Namun, pada praktiknya menciptakan institusi pengadilan yang mandiri dan merdeka berdasarkan pemikiran Montesquieu bukanlah hal yang mudah. Institusi pengadilan mengalami pasang surut dalam posisi dan perannya di republik ini. Ketika masih berada di bawah pemerintahan kolonial Belanda, pengadilan di Indonesia hanya menjadi alat bagi pemerintah kolonial untuk menghukum usaha-usaha pergerakan kemerdekaan bangsa Indonesia[2]. Ketika Indonesia merdeka, posisi institusi pengadilan tidak menjadi lebih baik. Apalagi ketika Soekarno menjadi presiden, institusi pengadilan menjadi satu bagian dari kekuasaan eksekutif[3] yang mengakibatkan pengadilan tidak bisa tumbuh menjadi institusi yang merdeka dan mandiri.

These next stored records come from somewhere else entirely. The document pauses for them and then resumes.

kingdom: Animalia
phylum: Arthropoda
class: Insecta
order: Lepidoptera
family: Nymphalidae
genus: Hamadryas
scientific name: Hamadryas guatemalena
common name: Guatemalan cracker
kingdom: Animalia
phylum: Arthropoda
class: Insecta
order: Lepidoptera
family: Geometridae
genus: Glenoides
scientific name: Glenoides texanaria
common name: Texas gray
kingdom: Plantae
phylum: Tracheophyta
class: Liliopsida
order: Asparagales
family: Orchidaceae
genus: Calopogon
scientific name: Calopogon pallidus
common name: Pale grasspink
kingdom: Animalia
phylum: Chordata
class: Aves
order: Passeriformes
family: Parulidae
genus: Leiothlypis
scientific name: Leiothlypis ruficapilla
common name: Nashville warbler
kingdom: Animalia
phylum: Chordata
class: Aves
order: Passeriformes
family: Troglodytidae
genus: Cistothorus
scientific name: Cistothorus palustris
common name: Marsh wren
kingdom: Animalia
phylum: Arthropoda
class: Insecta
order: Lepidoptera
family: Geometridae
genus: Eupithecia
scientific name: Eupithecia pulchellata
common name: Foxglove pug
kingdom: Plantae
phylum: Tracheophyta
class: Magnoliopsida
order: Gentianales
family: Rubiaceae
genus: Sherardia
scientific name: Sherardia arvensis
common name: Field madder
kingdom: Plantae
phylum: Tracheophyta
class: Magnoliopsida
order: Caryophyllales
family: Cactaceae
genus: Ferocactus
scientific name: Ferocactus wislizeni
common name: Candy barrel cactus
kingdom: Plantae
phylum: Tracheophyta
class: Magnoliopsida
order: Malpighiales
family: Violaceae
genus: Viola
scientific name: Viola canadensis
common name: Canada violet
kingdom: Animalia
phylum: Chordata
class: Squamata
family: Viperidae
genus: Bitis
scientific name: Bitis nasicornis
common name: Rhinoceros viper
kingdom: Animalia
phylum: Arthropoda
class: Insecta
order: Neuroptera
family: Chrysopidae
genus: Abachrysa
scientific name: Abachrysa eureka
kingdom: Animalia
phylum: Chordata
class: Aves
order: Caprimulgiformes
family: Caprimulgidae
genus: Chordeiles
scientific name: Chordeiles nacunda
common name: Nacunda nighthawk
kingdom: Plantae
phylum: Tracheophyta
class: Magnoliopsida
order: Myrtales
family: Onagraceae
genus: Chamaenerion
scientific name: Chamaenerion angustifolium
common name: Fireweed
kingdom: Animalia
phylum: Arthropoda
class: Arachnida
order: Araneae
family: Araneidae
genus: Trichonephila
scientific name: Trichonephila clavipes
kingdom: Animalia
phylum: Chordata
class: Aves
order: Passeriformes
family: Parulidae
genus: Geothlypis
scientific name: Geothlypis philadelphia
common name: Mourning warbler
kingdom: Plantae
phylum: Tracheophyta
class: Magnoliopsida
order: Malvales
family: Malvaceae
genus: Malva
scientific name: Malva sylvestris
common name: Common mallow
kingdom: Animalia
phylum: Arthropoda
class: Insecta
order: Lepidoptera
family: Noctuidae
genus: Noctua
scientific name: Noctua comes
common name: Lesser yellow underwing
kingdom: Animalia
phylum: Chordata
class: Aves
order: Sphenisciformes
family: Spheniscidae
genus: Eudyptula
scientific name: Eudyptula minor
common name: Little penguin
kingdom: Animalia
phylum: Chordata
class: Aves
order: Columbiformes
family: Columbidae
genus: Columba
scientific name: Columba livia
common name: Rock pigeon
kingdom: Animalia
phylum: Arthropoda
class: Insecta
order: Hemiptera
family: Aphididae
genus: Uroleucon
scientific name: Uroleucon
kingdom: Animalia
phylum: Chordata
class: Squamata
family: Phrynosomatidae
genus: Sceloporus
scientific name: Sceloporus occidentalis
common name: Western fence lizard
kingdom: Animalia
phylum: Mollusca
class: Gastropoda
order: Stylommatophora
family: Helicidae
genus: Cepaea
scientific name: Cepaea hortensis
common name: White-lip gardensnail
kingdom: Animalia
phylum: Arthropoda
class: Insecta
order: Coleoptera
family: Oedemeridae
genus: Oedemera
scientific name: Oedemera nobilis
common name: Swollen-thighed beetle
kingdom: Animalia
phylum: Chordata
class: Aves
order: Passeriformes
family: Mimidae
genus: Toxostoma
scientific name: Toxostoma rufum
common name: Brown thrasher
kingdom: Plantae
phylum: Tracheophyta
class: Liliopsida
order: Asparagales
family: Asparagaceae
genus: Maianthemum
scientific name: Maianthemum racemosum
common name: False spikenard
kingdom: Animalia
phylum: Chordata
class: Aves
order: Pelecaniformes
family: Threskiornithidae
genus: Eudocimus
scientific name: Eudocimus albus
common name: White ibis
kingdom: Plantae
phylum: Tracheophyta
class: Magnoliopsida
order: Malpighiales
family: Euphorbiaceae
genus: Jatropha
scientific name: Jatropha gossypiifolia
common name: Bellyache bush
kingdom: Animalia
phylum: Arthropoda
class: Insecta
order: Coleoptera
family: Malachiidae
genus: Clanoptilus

Angin segar terhadap institusi pengadilan yang merdeka sempat hadir pada zaman orde baru. Ketika itu pada tahun 1970, Undang-Undang Republik Indonesia Nomor 14 tahun 1970 tentang Ketentuan-Ketentuan Pokok Kekuasaan Kehakiman (selanjutnya disebut UU Nomor 14 tahun 1970) lahir menggantikan Undang-Undang Kekuasaan Kehakiman Nomor 19 tahun 1964 (selanjutnya disebut UU Nomor 19 tahun 1964). UU Nomor 19 tahun 1964 perlu direvisi karena secara normatif UU tersebut memberikan kewenangan kepada presiden untuk bisa ikut campur dalam hal yang berkaitan dengan pengadilan. Namun, UU Nomor 14 tahun 1970 ternyata belum sepenuhnya mewujudkan institusi pengadilan yang mandiri dan merdeka. Di dalam Pasal 11 undang-undang tersebut, eksekutif masih bisa ikut “campur tangan” terhadap badan peradilan apabila berkaitan dengan organisasi, administratif, dan finansial[4]. Selain itu, UU Nomor 14 tahun 1970 tidak sesuai dengan aspirasi hakim pada saat itu yang menuntut adanya kewenangan untuk melakukan judicial review terhadap undang-undang.[5]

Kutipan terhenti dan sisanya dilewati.